Universae ecclesiae évoque bien sûr les séminaires. L'instruction indique : « On devra pourvoir à la formation convenable des futurs prêtres par l’étude du latin, et, si les exigences pastorales le suggèrent, offrir la possibilité d’apprendre la forme extraordinaire du rite » (A. 21). Si les générations de futurs prêtres semblent avoir moins de mal que leurs aînés avec la langue de saint Augustin et de saint Thomas, on s'interroge sur l'estimation de l'« exigence pastorale » de la mise en place du dispositif. La plupart des centres de formation français étant aujourd'hui interdiocésains, cela promet de belles discussions entre évêques pour savoir s'il y a lieu ou non de prévoir dans la formation un modèle d'apprentissage du rite extraordinaire.

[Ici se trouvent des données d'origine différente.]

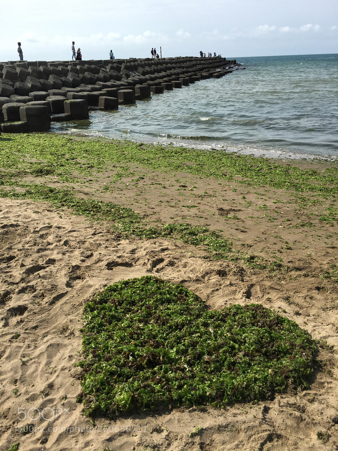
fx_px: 378
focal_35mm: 29
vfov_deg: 61.7
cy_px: 226
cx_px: 169
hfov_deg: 48.2
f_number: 2.2
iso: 25
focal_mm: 4.15
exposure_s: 1/1748
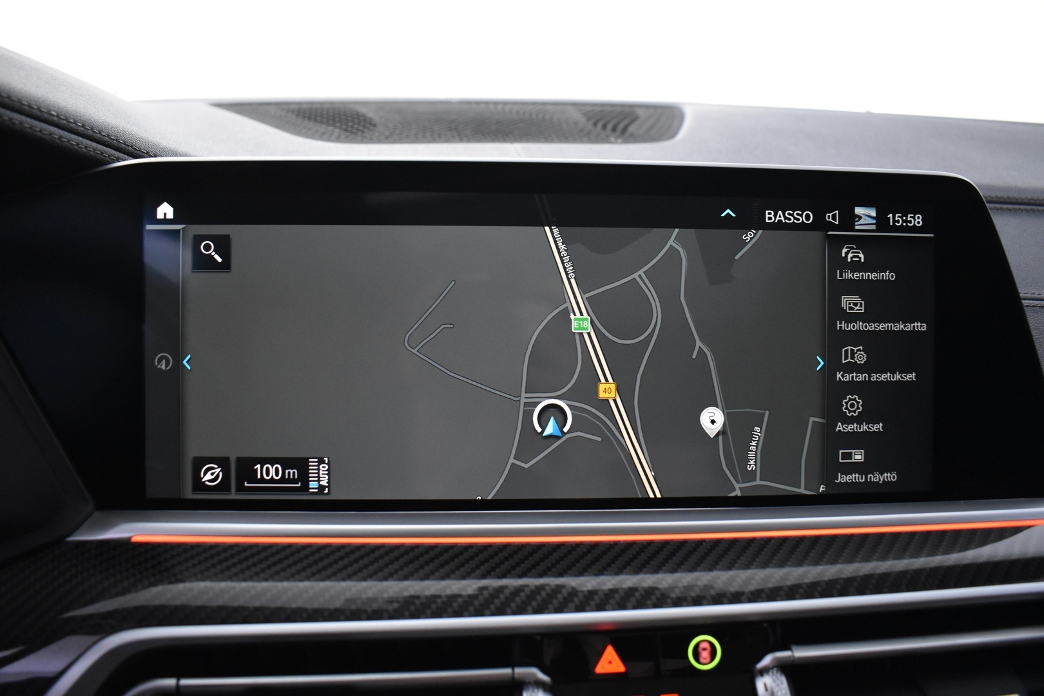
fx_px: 783
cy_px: 348
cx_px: 522
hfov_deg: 67.4
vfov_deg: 47.9
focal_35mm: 27
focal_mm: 18
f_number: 3.5
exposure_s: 1/30
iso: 2200
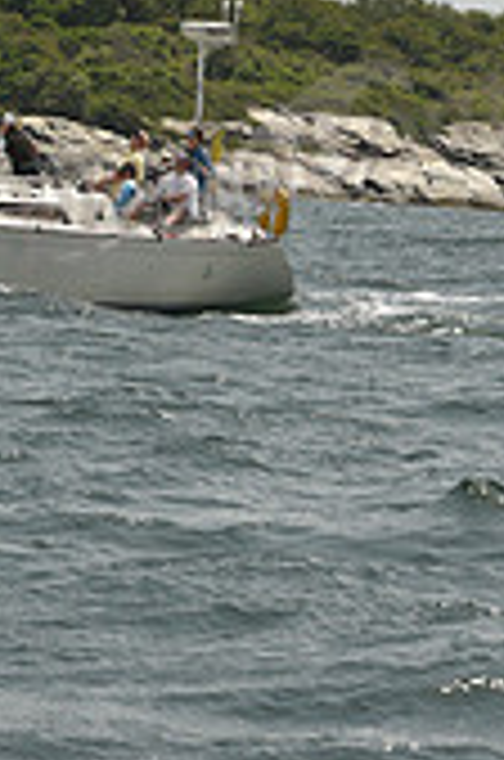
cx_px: -223
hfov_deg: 4.6
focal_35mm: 296
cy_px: -472
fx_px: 6241
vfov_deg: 6.8
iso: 400
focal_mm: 86
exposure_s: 1/1600
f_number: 10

Concluons par un satisfecit. L'article 19 apporte une nouveauté qui va réjouir les catholiques attachés au Concile et qui vivent au quotidien à côté de férus de l'ancien rite. « Les fidèles qui demandent la célébration de la forme extraordinaire ne doivent jamais venir en aide ou appartenir à des groupes qui nient la validité ou la légitimité de la Sainte Messe ou des sacrements célébrés selon la forme ordinaire, ou qui s’opposent au Pontife romain comme Pasteur suprême de l’Église universelle. » (A. 19).

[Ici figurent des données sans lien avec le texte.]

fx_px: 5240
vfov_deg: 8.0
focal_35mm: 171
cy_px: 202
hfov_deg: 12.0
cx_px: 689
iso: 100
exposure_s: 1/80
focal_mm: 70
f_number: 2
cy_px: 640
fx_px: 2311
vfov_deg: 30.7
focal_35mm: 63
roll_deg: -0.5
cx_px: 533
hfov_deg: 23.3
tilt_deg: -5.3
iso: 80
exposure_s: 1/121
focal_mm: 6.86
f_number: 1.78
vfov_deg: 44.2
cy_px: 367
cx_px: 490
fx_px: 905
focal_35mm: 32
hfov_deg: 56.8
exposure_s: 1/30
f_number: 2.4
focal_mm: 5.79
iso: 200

Avec cette exigence, Rome demande de couper les liens persistants entre les ralliés et les toujours schismatiques. On peut espérer que, dans le même esprit, les dénigrements du rite ordinaire par les tenants de l'extraordinaire vont diminuer, rendant ainsi plus facile à vivre la cohabitation locale.

Auparavant, on demandait aux « modernes » d'être bienveillants envers les « anciens », sans que la réciproque soit pratiquée. Ainsi, à l'heure de la création controversée de l'Institut du Bon Pasteur à Bordeaux en octobre 2006, le cardinal Ricard (2) avait demandé à ses ouailles d'« entrer dans l’attitude évangélique de cet accueil du frère, qui implique toujours gratuité et espérance dans la foi », pendant que l'abbé Laguérie continuait d'exprimer son mépris pour les prêtres du diocèse. Avec une charité mutuelle réelle, bien des tensions pourraient s'apaiser localement.

Si ce texte, qui ne change en rien l'air du temps catholique, peut avoir cette vertu, les catholiques conciliaires peuvent  si ce n'est s'en réjouir, du moins ne pas s'en fâcher.

(1) On trouve notamment la Fraternité sacerdotale Saint-Pierre, l'Institut du Christ-Roi Souverain Prêtre, l'Institut du Bon-Pasteur, ainsi que des monastères bénédictins (Le Barroux) ou dominicains.